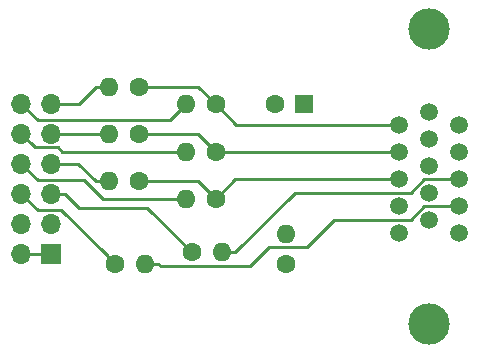
<source format=gbr>
G04 #@! TF.GenerationSoftware,KiCad,Pcbnew,5.0.2+dfsg1-1~bpo9+1*
G04 #@! TF.CreationDate,2021-09-12T12:59:09+02:00*
G04 #@! TF.ProjectId,VGA222-PMOD,56474132-3232-42d5-904d-4f442e6b6963,rev?*
G04 #@! TF.SameCoordinates,Original*
G04 #@! TF.FileFunction,Copper,L1,Top*
G04 #@! TF.FilePolarity,Positive*
%FSLAX46Y46*%
G04 Gerber Fmt 4.6, Leading zero omitted, Abs format (unit mm)*
G04 Created by KiCad (PCBNEW 5.0.2+dfsg1-1~bpo9+1) date Sun Sep 12 12:59:09 2021*
%MOMM*%
%LPD*%
G01*
G04 APERTURE LIST*
G04 #@! TA.AperFunction,ComponentPad*
%ADD10R,1.600000X1.600000*%
G04 #@! TD*
G04 #@! TA.AperFunction,ComponentPad*
%ADD11C,1.600000*%
G04 #@! TD*
G04 #@! TA.AperFunction,ComponentPad*
%ADD12O,1.600000X1.600000*%
G04 #@! TD*
G04 #@! TA.AperFunction,ComponentPad*
%ADD13C,1.500000*%
G04 #@! TD*
G04 #@! TA.AperFunction,ComponentPad*
%ADD14C,3.500000*%
G04 #@! TD*
G04 #@! TA.AperFunction,ComponentPad*
%ADD15R,1.700000X1.700000*%
G04 #@! TD*
G04 #@! TA.AperFunction,ComponentPad*
%ADD16O,1.700000X1.700000*%
G04 #@! TD*
G04 #@! TA.AperFunction,Conductor*
%ADD17C,0.250000*%
G04 #@! TD*
G04 APERTURE END LIST*
D10*
G04 #@! TO.P,C3,1*
G04 #@! TO.N,Net-(C3-Pad1)*
X128000000Y-53500000D03*
D11*
G04 #@! TO.P,C3,2*
G04 #@! TO.N,GND*
X125500000Y-53500000D03*
G04 #@! TD*
G04 #@! TO.P,R25,1*
G04 #@! TO.N,VGA_B*
X120500000Y-61500000D03*
D12*
G04 #@! TO.P,R25,2*
G04 #@! TO.N,B2*
X117960000Y-61500000D03*
G04 #@! TD*
G04 #@! TO.P,R24,2*
G04 #@! TO.N,B3*
X111460000Y-60000000D03*
D11*
G04 #@! TO.P,R24,1*
G04 #@! TO.N,VGA_B*
X114000000Y-60000000D03*
G04 #@! TD*
G04 #@! TO.P,R19,1*
G04 #@! TO.N,VGA_G*
X120500000Y-57500000D03*
D12*
G04 #@! TO.P,R19,2*
G04 #@! TO.N,G2*
X117960000Y-57500000D03*
G04 #@! TD*
G04 #@! TO.P,R18,2*
G04 #@! TO.N,G3*
X111460000Y-56000000D03*
D11*
G04 #@! TO.P,R18,1*
G04 #@! TO.N,VGA_G*
X114000000Y-56000000D03*
G04 #@! TD*
G04 #@! TO.P,R13,1*
G04 #@! TO.N,VGA_R*
X120500000Y-53500000D03*
D12*
G04 #@! TO.P,R13,2*
G04 #@! TO.N,R2*
X117960000Y-53500000D03*
G04 #@! TD*
G04 #@! TO.P,R12,2*
G04 #@! TO.N,R3*
X111460000Y-52000000D03*
D11*
G04 #@! TO.P,R12,1*
G04 #@! TO.N,VGA_R*
X114000000Y-52000000D03*
G04 #@! TD*
G04 #@! TO.P,R9,1*
G04 #@! TO.N,Net-(C3-Pad1)*
X126500000Y-67000000D03*
D12*
G04 #@! TO.P,R9,2*
G04 #@! TO.N,GND*
X126500000Y-64460000D03*
G04 #@! TD*
G04 #@! TO.P,R11,2*
G04 #@! TO.N,VGA_VS*
X114540000Y-67000000D03*
D11*
G04 #@! TO.P,R11,1*
G04 #@! TO.N,HS*
X112000000Y-67000000D03*
G04 #@! TD*
G04 #@! TO.P,R10,1*
G04 #@! TO.N,VS*
X118500000Y-66000000D03*
D12*
G04 #@! TO.P,R10,2*
G04 #@! TO.N,VGA_HS*
X121040000Y-66000000D03*
G04 #@! TD*
D13*
G04 #@! TO.P,J1,15*
G04 #@! TO.N,Net-(J1-Pad15)*
X141140000Y-64410000D03*
G04 #@! TO.P,J1,14*
G04 #@! TO.N,VGA_VS*
X141140000Y-62120000D03*
G04 #@! TO.P,J1,13*
G04 #@! TO.N,VGA_HS*
X141140000Y-59826000D03*
G04 #@! TO.P,J1,12*
G04 #@! TO.N,Net-(J1-Pad12)*
X141140000Y-57540000D03*
G04 #@! TO.P,J1,11*
G04 #@! TO.N,Net-(J1-Pad11)*
X141140000Y-55250000D03*
G04 #@! TO.P,J1,10*
G04 #@! TO.N,GND*
X138600000Y-63270000D03*
G04 #@! TO.P,J1,9*
G04 #@! TO.N,Net-(J1-Pad9)*
X138600000Y-60980000D03*
G04 #@! TO.P,J1,8*
G04 #@! TO.N,GND*
X138600000Y-58690000D03*
G04 #@! TO.P,J1,7*
X138600000Y-56400000D03*
G04 #@! TO.P,J1,6*
X138600000Y-54110000D03*
G04 #@! TO.P,J1,5*
X136060000Y-64410000D03*
G04 #@! TO.P,J1,4*
G04 #@! TO.N,Net-(J1-Pad4)*
X136060000Y-62120000D03*
G04 #@! TO.P,J1,3*
G04 #@! TO.N,VGA_B*
X136060000Y-59830000D03*
G04 #@! TO.P,J1,2*
G04 #@! TO.N,VGA_G*
X136060000Y-57540000D03*
G04 #@! TO.P,J1,1*
G04 #@! TO.N,VGA_R*
X136060000Y-55250000D03*
D14*
G04 #@! TO.P,J1,0*
G04 #@! TO.N,Net-(C3-Pad1)*
X138600000Y-47080000D03*
X138600000Y-72080000D03*
G04 #@! TD*
D15*
G04 #@! TO.P,J2,1*
G04 #@! TO.N,+3V3*
X106604000Y-66129000D03*
D16*
G04 #@! TO.P,J2,2*
X104064000Y-66129000D03*
G04 #@! TO.P,J2,3*
G04 #@! TO.N,GND*
X106604000Y-63589000D03*
G04 #@! TO.P,J2,4*
X104064000Y-63589000D03*
G04 #@! TO.P,J2,5*
G04 #@! TO.N,VS*
X106604000Y-61049000D03*
G04 #@! TO.P,J2,6*
G04 #@! TO.N,HS*
X104064000Y-61049000D03*
G04 #@! TO.P,J2,7*
G04 #@! TO.N,B3*
X106604000Y-58509000D03*
G04 #@! TO.P,J2,8*
G04 #@! TO.N,B2*
X104064000Y-58509000D03*
G04 #@! TO.P,J2,9*
G04 #@! TO.N,G3*
X106604000Y-55969000D03*
G04 #@! TO.P,J2,10*
G04 #@! TO.N,G2*
X104064000Y-55969000D03*
G04 #@! TO.P,J2,11*
G04 #@! TO.N,R3*
X106604000Y-53429000D03*
G04 #@! TO.P,J2,12*
G04 #@! TO.N,R2*
X104064000Y-53429000D03*
G04 #@! TD*
D17*
G04 #@! TO.N,+3V3*
X104064000Y-66129000D02*
X106604000Y-66129000D01*
G04 #@! TO.N,B2*
X116828630Y-61500000D02*
X117960000Y-61500000D01*
X111000000Y-61500000D02*
X116828630Y-61500000D01*
X109373999Y-59873999D02*
X111000000Y-61500000D01*
X105428999Y-59873999D02*
X109373999Y-59873999D01*
X104064000Y-58509000D02*
X105428999Y-59873999D01*
G04 #@! TO.N,B3*
X111460000Y-60000000D02*
X110334700Y-60000000D01*
X108843700Y-58509000D02*
X110334700Y-60000000D01*
X106604000Y-58509000D02*
X108843700Y-58509000D01*
G04 #@! TO.N,G2*
X104913999Y-56818999D02*
X104064000Y-55969000D01*
X105239001Y-57144001D02*
X104913999Y-56818999D01*
X107144001Y-57144001D02*
X105239001Y-57144001D01*
X107500000Y-57500000D02*
X107144001Y-57144001D01*
X117960000Y-57500000D02*
X107500000Y-57500000D01*
G04 #@! TO.N,G3*
X111460000Y-56000000D02*
X110334700Y-56000000D01*
X106604000Y-55969000D02*
X110303700Y-55969000D01*
X110303700Y-55969000D02*
X110334700Y-56000000D01*
G04 #@! TO.N,R2*
X116666001Y-54793999D02*
X117160001Y-54299999D01*
X117160001Y-54299999D02*
X117960000Y-53500000D01*
X105428999Y-54793999D02*
X116666001Y-54793999D01*
X104064000Y-53429000D02*
X105428999Y-54793999D01*
G04 #@! TO.N,R3*
X111460000Y-52000000D02*
X110334700Y-52000000D01*
X106604000Y-53429000D02*
X108905700Y-53429000D01*
X108905700Y-53429000D02*
X110334700Y-52000000D01*
G04 #@! TO.N,VS*
X106604000Y-61049000D02*
X107779300Y-61049000D01*
X107779300Y-61049000D02*
X108954600Y-62224300D01*
X108954600Y-62224300D02*
X114724300Y-62224300D01*
X114724300Y-62224300D02*
X118500000Y-66000000D01*
G04 #@! TO.N,HS*
X107413999Y-62413999D02*
X111200001Y-66200001D01*
X105428999Y-62413999D02*
X107413999Y-62413999D01*
X111200001Y-66200001D02*
X112000000Y-67000000D01*
X104064000Y-61049000D02*
X105428999Y-62413999D01*
G04 #@! TO.N,VGA_R*
X114000000Y-52000000D02*
X119000000Y-52000000D01*
X119000000Y-52000000D02*
X120500000Y-53500000D01*
X136060000Y-55250000D02*
X122250000Y-55250000D01*
X122250000Y-55250000D02*
X120500000Y-53500000D01*
G04 #@! TO.N,VGA_HS*
X121040000Y-66000000D02*
X122165300Y-66000000D01*
X141140000Y-59826000D02*
X138180200Y-59826000D01*
X138180200Y-59826000D02*
X137031200Y-60975000D01*
X137031200Y-60975000D02*
X127190300Y-60975000D01*
X127190300Y-60975000D02*
X122165300Y-66000000D01*
G04 #@! TO.N,VGA_VS*
X114540000Y-67000000D02*
X115665300Y-67000000D01*
X141140000Y-62120000D02*
X138176200Y-62120000D01*
X138176200Y-62120000D02*
X137031200Y-63265000D01*
X137031200Y-63265000D02*
X130554200Y-63265000D01*
X130554200Y-63265000D02*
X128233800Y-65585400D01*
X128233800Y-65585400D02*
X125046400Y-65585400D01*
X125046400Y-65585400D02*
X123451900Y-67179900D01*
X123451900Y-67179900D02*
X115845200Y-67179900D01*
X115845200Y-67179900D02*
X115665300Y-67000000D01*
G04 #@! TO.N,VGA_B*
X114000000Y-60000000D02*
X119000000Y-60000000D01*
X119000000Y-60000000D02*
X120500000Y-61500000D01*
X136060000Y-59830000D02*
X122170000Y-59830000D01*
X122170000Y-59830000D02*
X120500000Y-61500000D01*
G04 #@! TO.N,VGA_G*
X114000000Y-56000000D02*
X119000000Y-56000000D01*
X119000000Y-56000000D02*
X120500000Y-57500000D01*
X136060000Y-57540000D02*
X120540000Y-57540000D01*
X120540000Y-57540000D02*
X120500000Y-57500000D01*
G04 #@! TD*
M02*

</source>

Prompt.
Only the lines above from the line with "X138180200Y-59826000D01*" to the line with "X130554200Y-63265000D02*", those two lines included, should be reproduced exactly.

Exercise output.
X138180200Y-59826000D01*
X138180200Y-59826000D02*
X137031200Y-60975000D01*
X137031200Y-60975000D02*
X127190300Y-60975000D01*
X127190300Y-60975000D02*
X122165300Y-66000000D01*
G04 #@! TO.N,VGA_VS*
X114540000Y-67000000D02*
X115665300Y-67000000D01*
X141140000Y-62120000D02*
X138176200Y-62120000D01*
X138176200Y-62120000D02*
X137031200Y-63265000D01*
X137031200Y-63265000D02*
X130554200Y-63265000D01*
X130554200Y-63265000D02*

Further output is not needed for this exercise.